__Rows__.
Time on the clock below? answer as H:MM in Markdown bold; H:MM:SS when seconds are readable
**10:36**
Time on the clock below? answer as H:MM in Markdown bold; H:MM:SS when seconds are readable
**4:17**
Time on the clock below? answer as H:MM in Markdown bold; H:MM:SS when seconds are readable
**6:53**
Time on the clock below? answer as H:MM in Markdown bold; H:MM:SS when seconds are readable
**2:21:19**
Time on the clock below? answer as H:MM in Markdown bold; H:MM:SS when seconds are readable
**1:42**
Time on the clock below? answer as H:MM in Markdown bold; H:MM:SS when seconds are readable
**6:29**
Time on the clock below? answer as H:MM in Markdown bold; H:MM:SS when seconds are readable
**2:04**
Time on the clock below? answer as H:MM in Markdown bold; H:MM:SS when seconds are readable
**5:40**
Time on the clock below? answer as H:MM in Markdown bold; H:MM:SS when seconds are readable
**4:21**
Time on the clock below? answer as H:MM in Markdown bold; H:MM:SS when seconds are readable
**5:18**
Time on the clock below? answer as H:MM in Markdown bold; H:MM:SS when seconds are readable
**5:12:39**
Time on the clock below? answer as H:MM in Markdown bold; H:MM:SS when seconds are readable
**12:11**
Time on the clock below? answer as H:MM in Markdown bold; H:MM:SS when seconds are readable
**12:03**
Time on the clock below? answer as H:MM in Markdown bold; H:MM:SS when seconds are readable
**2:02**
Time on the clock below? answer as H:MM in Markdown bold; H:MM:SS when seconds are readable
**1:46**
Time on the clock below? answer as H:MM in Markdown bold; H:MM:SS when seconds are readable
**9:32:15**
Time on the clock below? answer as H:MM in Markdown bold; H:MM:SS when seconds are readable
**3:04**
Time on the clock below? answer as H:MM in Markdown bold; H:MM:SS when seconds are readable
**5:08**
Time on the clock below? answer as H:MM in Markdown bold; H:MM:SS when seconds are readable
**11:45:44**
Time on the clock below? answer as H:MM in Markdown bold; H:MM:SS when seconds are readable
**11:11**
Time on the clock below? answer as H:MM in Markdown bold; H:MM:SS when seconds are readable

__Job__.
Switch every "clock" in the lines above to "watch", and leave everything else unchanged.

__Exercise solution__.
Time on the watch below? answer as H:MM in Markdown bold; H:MM:SS when seconds are readable
**10:36**
Time on the watch below? answer as H:MM in Markdown bold; H:MM:SS when seconds are readable
**4:17**
Time on the watch below? answer as H:MM in Markdown bold; H:MM:SS when seconds are readable
**6:53**
Time on the watch below? answer as H:MM in Markdown bold; H:MM:SS when seconds are readable
**2:21:19**
Time on the watch below? answer as H:MM in Markdown bold; H:MM:SS when seconds are readable
**1:42**
Time on the watch below? answer as H:MM in Markdown bold; H:MM:SS when seconds are readable
**6:29**
Time on the watch below? answer as H:MM in Markdown bold; H:MM:SS when seconds are readable
**2:04**
Time on the watch below? answer as H:MM in Markdown bold; H:MM:SS when seconds are readable
**5:40**
Time on the watch below? answer as H:MM in Markdown bold; H:MM:SS when seconds are readable
**4:21**
Time on the watch below? answer as H:MM in Markdown bold; H:MM:SS when seconds are readable
**5:18**
Time on the watch below? answer as H:MM in Markdown bold; H:MM:SS when seconds are readable
**5:12:39**
Time on the watch below? answer as H:MM in Markdown bold; H:MM:SS when seconds are readable
**12:11**
Time on the watch below? answer as H:MM in Markdown bold; H:MM:SS when seconds are readable
**12:03**
Time on the watch below? answer as H:MM in Markdown bold; H:MM:SS when seconds are readable
**2:02**
Time on the watch below? answer as H:MM in Markdown bold; H:MM:SS when seconds are readable
**1:46**
Time on the watch below? answer as H:MM in Markdown bold; H:MM:SS when seconds are readable
**9:32:15**
Time on the watch below? answer as H:MM in Markdown bold; H:MM:SS when seconds are readable
**3:04**
Time on the watch below? answer as H:MM in Markdown bold; H:MM:SS when seconds are readable
**5:08**
Time on the watch below? answer as H:MM in Markdown bold; H:MM:SS when seconds are readable
**11:45:44**
Time on the watch below? answer as H:MM in Markdown bold; H:MM:SS when seconds are readable
**11:11**
Time on the watch below? answer as H:MM in Markdown bold; H:MM:SS when seconds are readable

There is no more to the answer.